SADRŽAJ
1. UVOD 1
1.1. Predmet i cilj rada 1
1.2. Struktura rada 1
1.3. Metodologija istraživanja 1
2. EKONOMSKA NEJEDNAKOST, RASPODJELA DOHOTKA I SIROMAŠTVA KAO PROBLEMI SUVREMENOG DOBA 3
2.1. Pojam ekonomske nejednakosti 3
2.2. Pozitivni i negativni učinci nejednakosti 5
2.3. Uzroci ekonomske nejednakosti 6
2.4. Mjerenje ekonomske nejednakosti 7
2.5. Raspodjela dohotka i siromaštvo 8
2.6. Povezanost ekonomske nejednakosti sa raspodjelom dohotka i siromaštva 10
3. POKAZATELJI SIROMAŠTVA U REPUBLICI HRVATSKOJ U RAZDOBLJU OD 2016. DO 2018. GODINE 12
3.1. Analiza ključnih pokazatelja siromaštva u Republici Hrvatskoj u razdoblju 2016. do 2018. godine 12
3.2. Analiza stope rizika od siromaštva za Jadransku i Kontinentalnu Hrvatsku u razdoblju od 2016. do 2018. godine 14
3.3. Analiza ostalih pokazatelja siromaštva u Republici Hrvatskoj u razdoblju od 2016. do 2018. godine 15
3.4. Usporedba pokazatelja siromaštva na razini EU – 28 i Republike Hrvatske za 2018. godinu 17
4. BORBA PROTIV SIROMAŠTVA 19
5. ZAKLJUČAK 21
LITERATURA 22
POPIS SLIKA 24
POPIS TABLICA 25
***
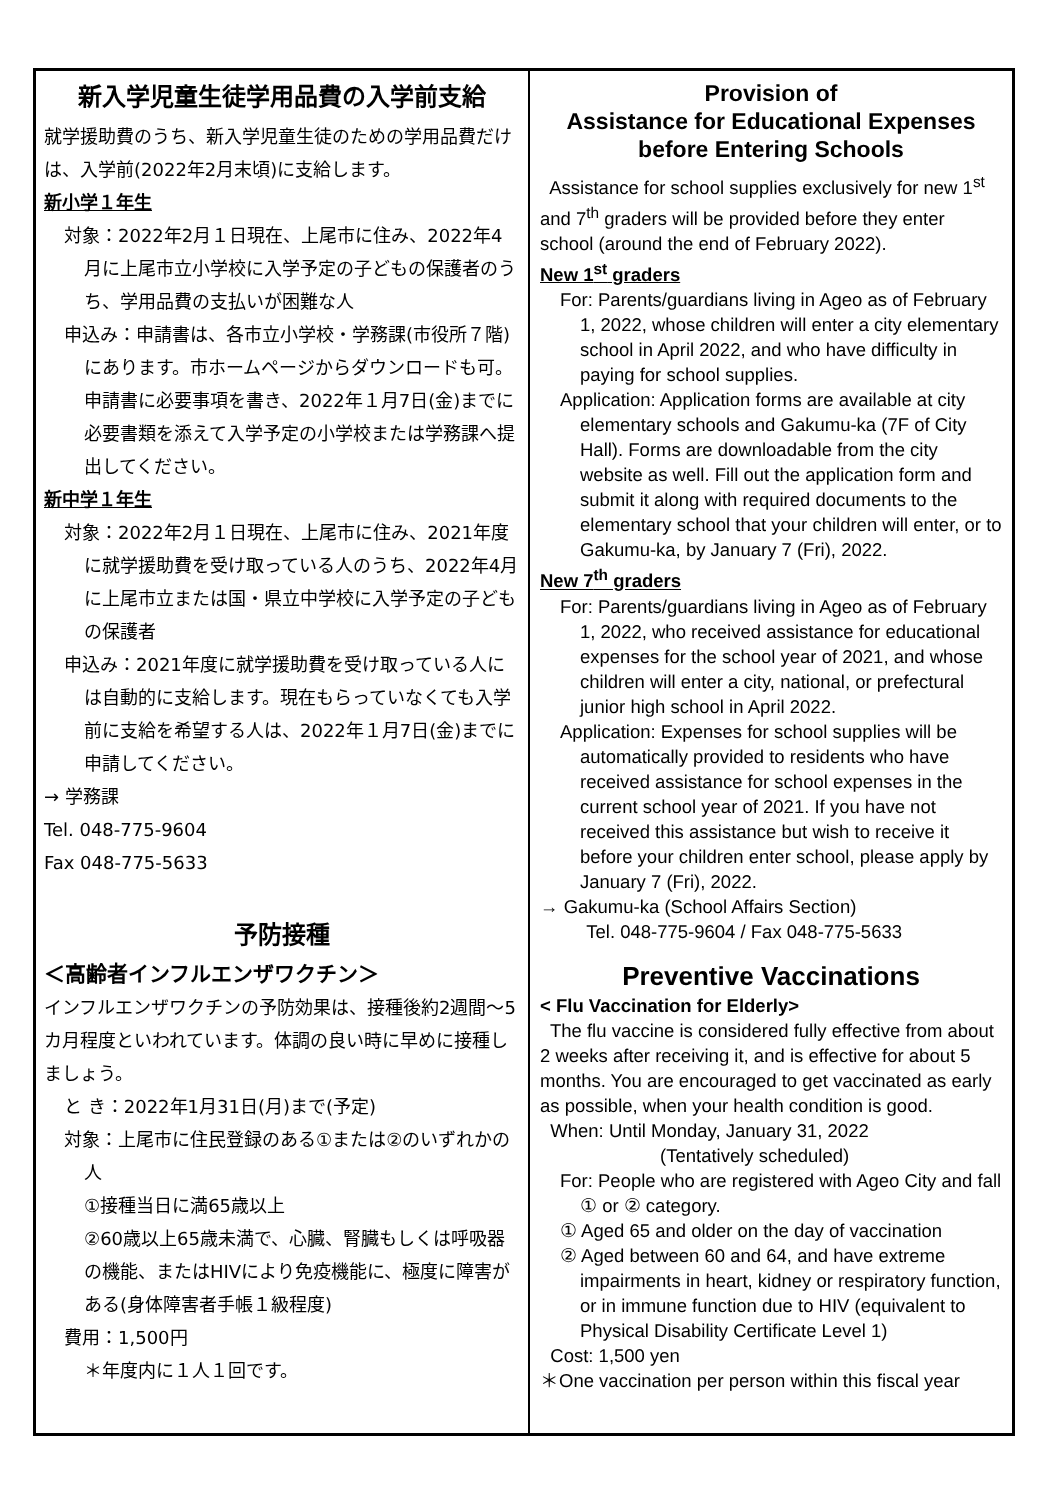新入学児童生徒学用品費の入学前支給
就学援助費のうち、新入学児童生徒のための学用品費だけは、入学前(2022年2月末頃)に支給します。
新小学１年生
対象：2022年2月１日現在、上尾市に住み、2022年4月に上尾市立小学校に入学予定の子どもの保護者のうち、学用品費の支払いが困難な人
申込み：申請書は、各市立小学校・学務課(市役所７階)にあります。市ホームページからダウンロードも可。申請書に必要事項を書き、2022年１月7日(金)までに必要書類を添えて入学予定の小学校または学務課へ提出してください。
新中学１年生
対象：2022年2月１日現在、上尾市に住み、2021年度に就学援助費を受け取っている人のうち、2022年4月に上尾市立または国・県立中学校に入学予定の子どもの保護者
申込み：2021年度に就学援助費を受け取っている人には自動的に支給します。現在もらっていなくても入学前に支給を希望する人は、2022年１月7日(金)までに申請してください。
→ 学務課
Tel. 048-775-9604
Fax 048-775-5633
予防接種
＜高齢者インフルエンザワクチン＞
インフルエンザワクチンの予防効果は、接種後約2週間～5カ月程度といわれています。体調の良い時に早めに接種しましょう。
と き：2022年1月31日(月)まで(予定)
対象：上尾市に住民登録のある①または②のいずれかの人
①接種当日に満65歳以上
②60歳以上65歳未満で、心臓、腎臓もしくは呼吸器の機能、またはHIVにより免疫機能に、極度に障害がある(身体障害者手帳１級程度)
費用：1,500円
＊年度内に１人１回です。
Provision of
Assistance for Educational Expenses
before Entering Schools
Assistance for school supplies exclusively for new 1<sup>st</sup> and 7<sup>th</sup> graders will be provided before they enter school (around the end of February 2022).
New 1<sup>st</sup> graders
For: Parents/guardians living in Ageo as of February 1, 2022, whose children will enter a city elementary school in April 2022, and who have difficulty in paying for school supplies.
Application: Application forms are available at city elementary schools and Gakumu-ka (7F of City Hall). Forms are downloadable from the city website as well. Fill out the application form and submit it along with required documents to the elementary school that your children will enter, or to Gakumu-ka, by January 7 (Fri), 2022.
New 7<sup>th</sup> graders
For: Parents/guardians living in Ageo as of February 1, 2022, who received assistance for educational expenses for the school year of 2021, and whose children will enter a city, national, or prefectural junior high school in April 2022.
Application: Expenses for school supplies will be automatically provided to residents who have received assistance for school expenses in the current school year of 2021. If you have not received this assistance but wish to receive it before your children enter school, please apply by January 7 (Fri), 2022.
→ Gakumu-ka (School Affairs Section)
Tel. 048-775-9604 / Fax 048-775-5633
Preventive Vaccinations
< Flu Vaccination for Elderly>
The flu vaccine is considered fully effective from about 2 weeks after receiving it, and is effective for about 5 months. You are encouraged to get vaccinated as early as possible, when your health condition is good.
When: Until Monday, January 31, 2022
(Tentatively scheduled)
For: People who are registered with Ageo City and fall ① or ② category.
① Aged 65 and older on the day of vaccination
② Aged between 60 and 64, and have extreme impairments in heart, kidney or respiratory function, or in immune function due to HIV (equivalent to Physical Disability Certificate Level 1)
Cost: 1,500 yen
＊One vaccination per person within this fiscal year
***
EXERCISE PROMPT: For each line of the data that has the word "before", report that line.

EXERCISE RESULT:
before Entering Schools
Assistance for school supplies exclusively for new 1<sup>st</sup> and 7<sup>th</sup> graders will be provided before they enter school (around the end of February 2022).
Application: Expenses for school supplies will be automatically provided to residents who have received assistance for school expenses in the current school year of 2021. If you have not received this assistance but wish to receive it before your children enter school, please apply by January 7 (Fri), 2022.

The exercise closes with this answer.